**YOUR OBJECTIVE:**
Among the entries below, only the lines from the one with "Havelock, NC 28532" through the one with "Add to Favorites" are to be retyped, exactly and without pictures.

Stored data entries
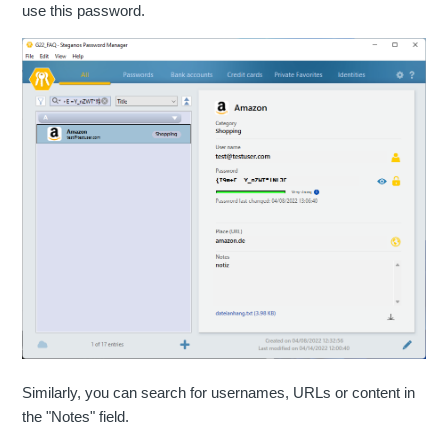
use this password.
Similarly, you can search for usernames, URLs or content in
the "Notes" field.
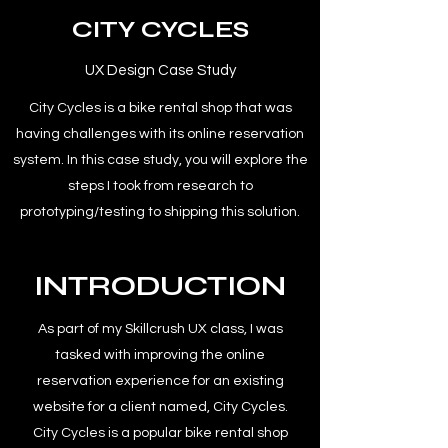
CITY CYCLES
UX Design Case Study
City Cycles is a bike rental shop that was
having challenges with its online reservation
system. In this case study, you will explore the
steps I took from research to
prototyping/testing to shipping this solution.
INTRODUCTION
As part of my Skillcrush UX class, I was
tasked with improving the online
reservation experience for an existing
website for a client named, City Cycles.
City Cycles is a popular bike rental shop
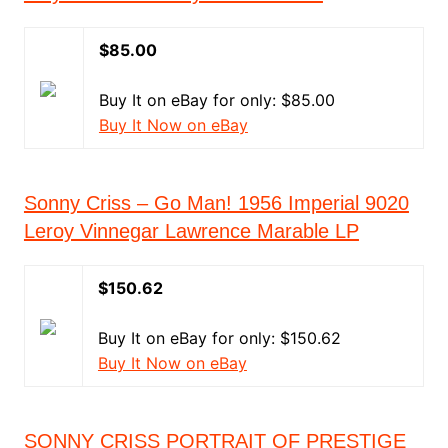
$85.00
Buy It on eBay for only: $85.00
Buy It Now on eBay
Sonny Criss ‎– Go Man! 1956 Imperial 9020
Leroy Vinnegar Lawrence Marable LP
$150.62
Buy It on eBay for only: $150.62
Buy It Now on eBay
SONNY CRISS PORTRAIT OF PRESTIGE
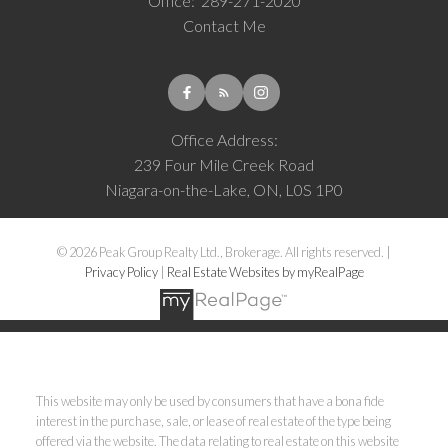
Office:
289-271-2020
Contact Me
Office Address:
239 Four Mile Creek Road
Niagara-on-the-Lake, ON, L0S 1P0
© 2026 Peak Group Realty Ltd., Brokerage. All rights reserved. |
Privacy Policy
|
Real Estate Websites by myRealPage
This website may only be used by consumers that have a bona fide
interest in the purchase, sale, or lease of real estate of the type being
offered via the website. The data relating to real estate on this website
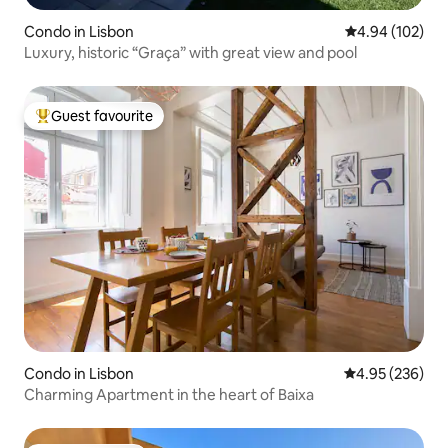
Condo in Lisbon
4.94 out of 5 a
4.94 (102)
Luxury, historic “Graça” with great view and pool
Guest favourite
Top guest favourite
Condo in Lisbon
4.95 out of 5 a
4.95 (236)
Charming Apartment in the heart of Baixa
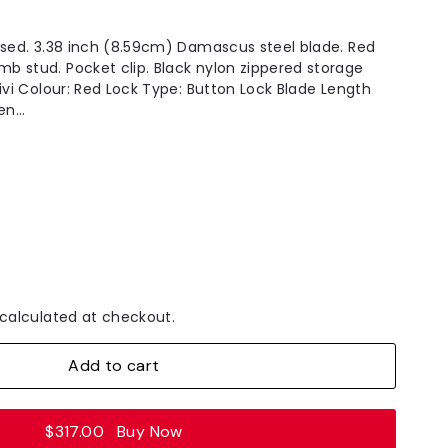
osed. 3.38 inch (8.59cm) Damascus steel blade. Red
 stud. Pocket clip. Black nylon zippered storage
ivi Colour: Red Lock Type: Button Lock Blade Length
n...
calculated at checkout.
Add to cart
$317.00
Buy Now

--

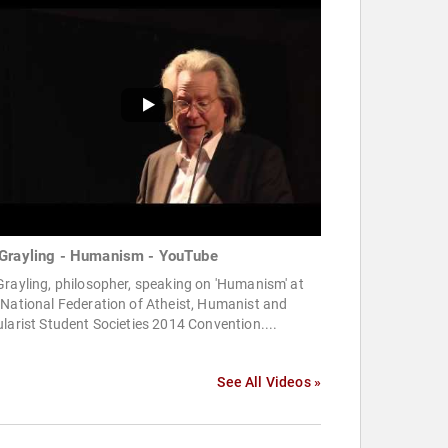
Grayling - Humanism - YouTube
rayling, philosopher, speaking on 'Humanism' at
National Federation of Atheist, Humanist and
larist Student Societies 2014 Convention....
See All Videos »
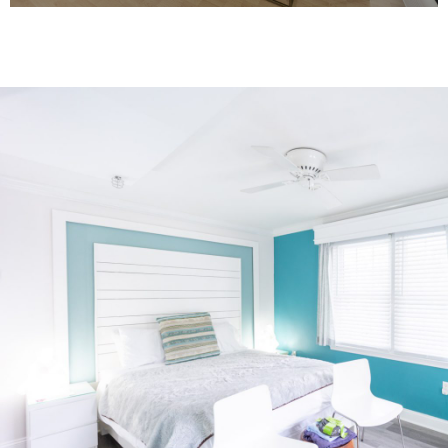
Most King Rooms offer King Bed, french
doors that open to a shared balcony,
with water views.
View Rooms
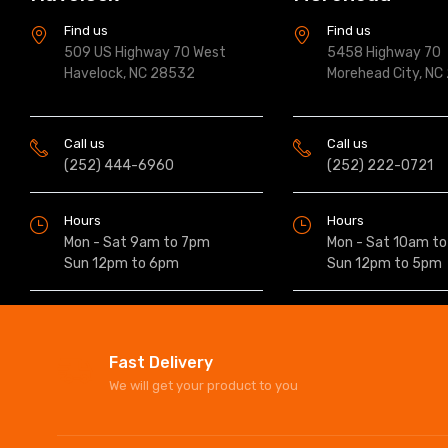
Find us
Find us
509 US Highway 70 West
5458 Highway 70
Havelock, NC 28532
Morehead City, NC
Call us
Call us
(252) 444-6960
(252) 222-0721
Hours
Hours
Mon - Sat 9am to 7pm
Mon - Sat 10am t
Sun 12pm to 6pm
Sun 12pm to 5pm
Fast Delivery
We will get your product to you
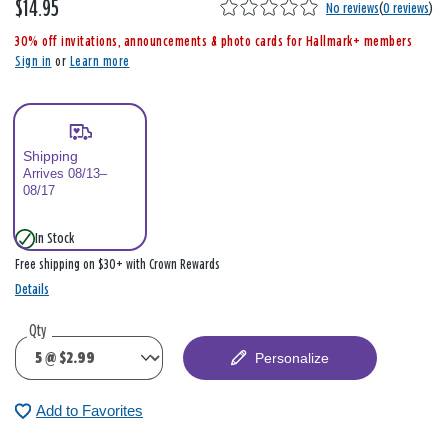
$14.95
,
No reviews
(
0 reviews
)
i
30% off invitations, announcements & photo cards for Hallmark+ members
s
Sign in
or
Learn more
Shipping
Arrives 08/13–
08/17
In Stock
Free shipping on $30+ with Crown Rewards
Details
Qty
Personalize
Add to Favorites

**RESPONSE BOX:**
Havelock, NC 28532
Morehead City, NC
Call us
Call us
(252) 444-6960
(252) 222-0721
Hours
Hours
Mon - Sat 9am to 7pm
Mon - Sat 10am t
Sun 12pm to 6pm
Sun 12pm to 5pm
Fast Delivery
We will get your product to you
$14.95
,
No reviews
(
0 reviews
)
i
30% off invitations, announcements & photo cards for Hallmark+ members
s
Sign in
or
Learn more
Shipping
Arrives 08/13–
08/17
In Stock
Free shipping on $30+ with Crown Rewards
Details
Qty
Personalize
Add to Favorites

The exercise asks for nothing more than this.